Please print exactly the line containing "Identify the document" and every line after it to the end of the records below, and nothing more.

── EXTRACTED ENTRIES

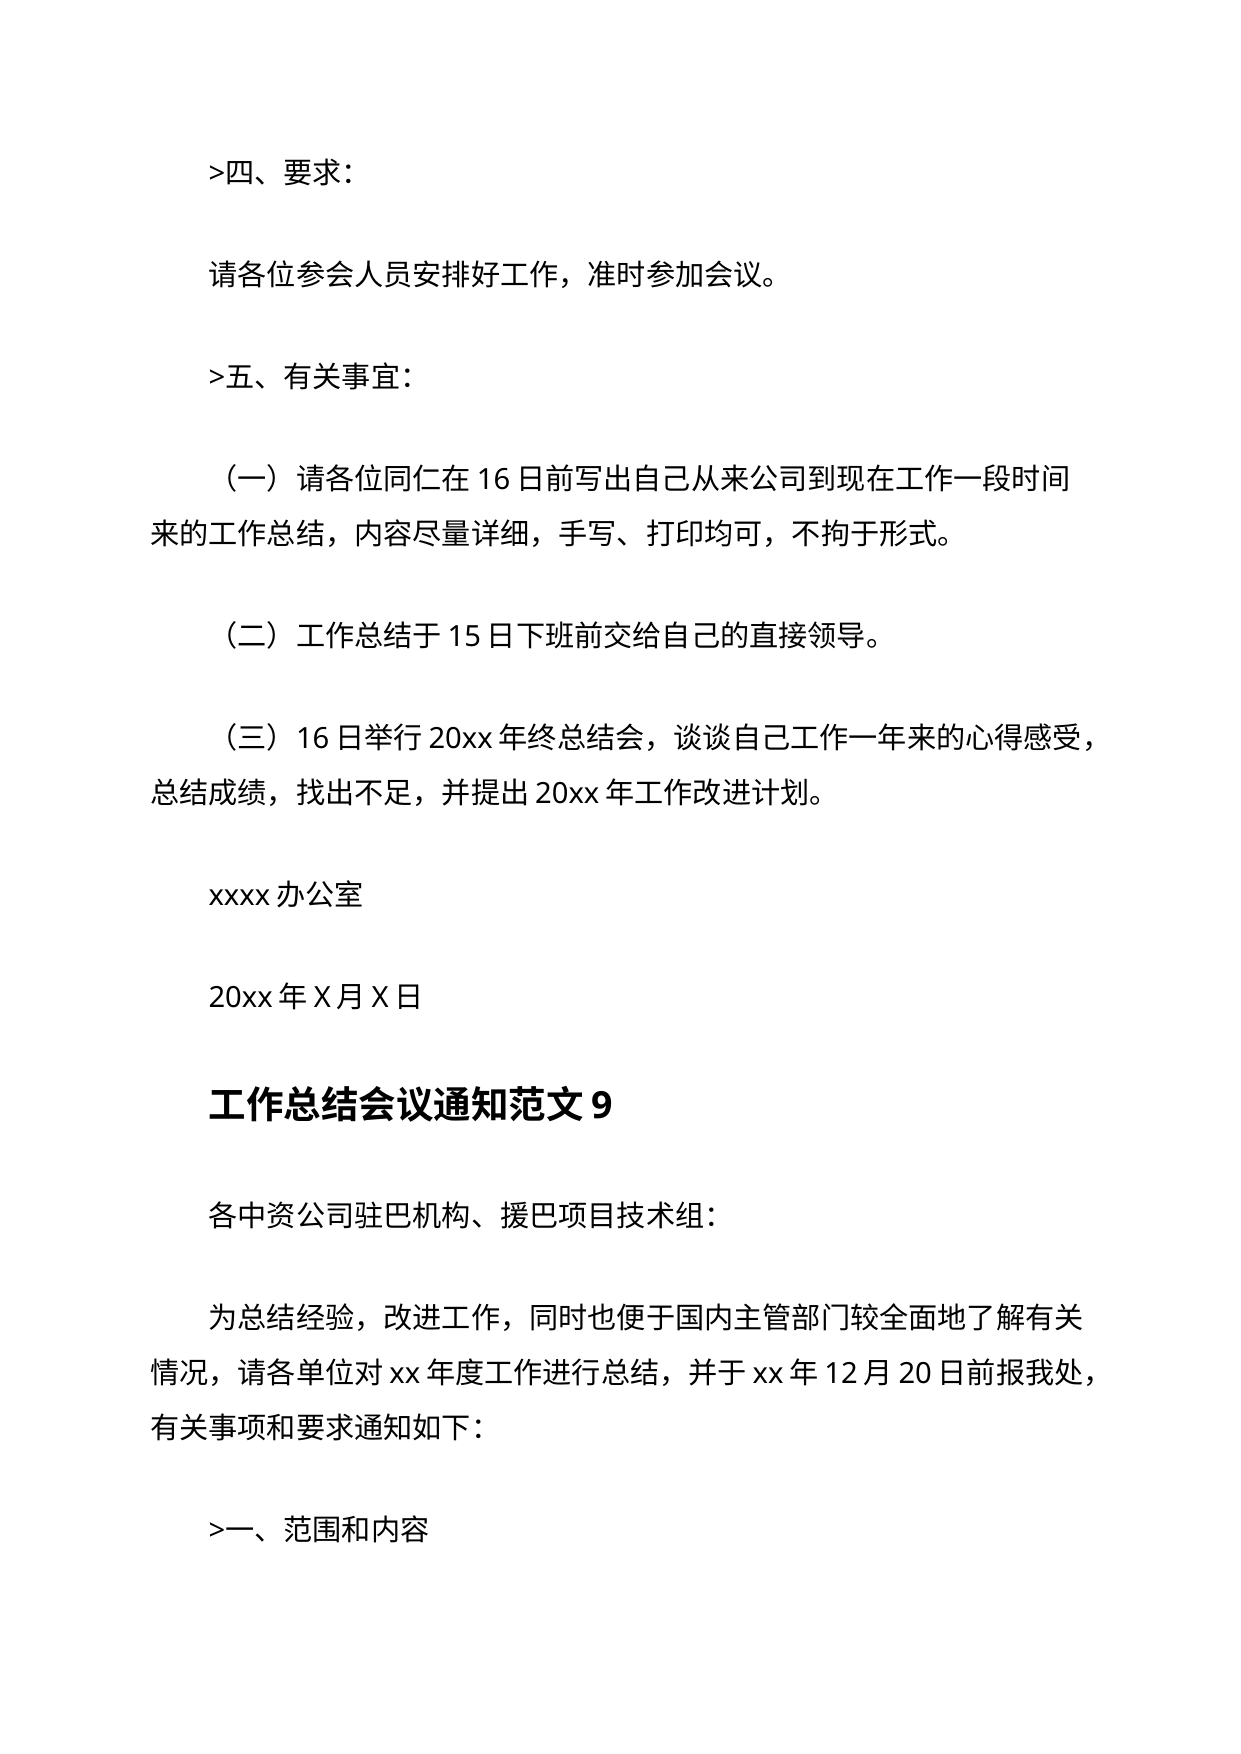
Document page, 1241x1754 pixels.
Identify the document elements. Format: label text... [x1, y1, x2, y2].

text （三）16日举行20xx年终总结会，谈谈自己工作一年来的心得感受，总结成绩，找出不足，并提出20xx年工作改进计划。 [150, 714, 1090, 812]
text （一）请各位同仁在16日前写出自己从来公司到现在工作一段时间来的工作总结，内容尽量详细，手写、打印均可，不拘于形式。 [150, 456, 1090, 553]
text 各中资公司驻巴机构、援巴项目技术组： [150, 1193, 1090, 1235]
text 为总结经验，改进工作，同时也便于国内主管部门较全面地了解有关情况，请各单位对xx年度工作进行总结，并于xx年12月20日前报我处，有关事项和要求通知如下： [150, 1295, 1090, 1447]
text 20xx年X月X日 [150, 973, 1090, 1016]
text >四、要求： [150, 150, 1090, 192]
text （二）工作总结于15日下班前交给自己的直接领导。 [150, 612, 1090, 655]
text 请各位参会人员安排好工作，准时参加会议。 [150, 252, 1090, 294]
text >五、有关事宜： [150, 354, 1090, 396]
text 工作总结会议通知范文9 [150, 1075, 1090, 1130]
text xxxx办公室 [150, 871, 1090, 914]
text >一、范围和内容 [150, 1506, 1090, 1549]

────

• TASK SOLUTION
Identify the document elements. Format: label text... [x1, y1, x2, y2].

text （三）16日举行20xx年终总结会，谈谈自己工作一年来的心得感受，总结成绩，找出不足，并提出20xx年工作改进计划。 [150, 714, 1090, 812]
text （一）请各位同仁在16日前写出自己从来公司到现在工作一段时间来的工作总结，内容尽量详细，手写、打印均可，不拘于形式。 [150, 456, 1090, 553]
text 各中资公司驻巴机构、援巴项目技术组： [150, 1193, 1090, 1235]
text 为总结经验，改进工作，同时也便于国内主管部门较全面地了解有关情况，请各单位对xx年度工作进行总结，并于xx年12月20日前报我处，有关事项和要求通知如下： [150, 1295, 1090, 1447]
text 20xx年X月X日 [150, 973, 1090, 1016]
text >四、要求： [150, 150, 1090, 192]
text （二）工作总结于15日下班前交给自己的直接领导。 [150, 612, 1090, 655]
text 请各位参会人员安排好工作，准时参加会议。 [150, 252, 1090, 294]
text >五、有关事宜： [150, 354, 1090, 396]
text 工作总结会议通知范文9 [150, 1075, 1090, 1130]
text xxxx办公室 [150, 871, 1090, 914]
text >一、范围和内容 [150, 1506, 1090, 1549]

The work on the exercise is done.